DOCUMENT SEGMENT:

################

Montgomery v. Louisiana
577 U.S. 190
SCOTUS2016Background
- Henry Montgomery, aged 17 in 1963, was convicted of murder in Louisiana and, after retrial, received an automatic sentence of life without parole under state law because the jury returned "guilty without capital punishment."
- Montgomery challenged his sentence after this Court decided Miller v. Alabama, arguing Miller made mandatory life-without-parole for juveniles unconstitutional and thus his sentence illegal.
- Louisiana trial court denied relief, and the Louisiana Supreme Court (relying on its Tate decision) held Miller is not retroactive on state collateral review.
- The Supreme Court granted certiorari to decide (1) whether it had jurisdiction to review the state court’s refusal to apply Miller retroactively and (2) whether Miller announced a substantive rule that must be applied retroactively on state collateral review.
- The Court considered Teague’s framework for retroactivity on federal habeas review and whether Teague’s exception for substantive rules is a constitutional mandate binding state courts.

################

GIVEN RECORDS:
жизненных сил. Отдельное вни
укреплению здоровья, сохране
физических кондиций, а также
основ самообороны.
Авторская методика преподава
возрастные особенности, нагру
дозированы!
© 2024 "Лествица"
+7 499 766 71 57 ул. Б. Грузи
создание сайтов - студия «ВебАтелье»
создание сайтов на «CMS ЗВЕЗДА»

################

QUESTIONS:
[1] List every earlier court decision that the Montgomery v. Louisiana background cites by name, excluding the case in its title.
[2] Reproduce the Montgomery v. Louisiana background between "- The Court" and "binding state courts.", inclusive.
The rows are not required for this work.

ANSWERS BY TASK:
[1]
Miller v. Alabama
Tate
Teague

[2]
- The Court considered Teague’s framework for retroactivity on federal habeas review and whether Teague’s exception for substantive rules is a constitutional mandate binding state courts.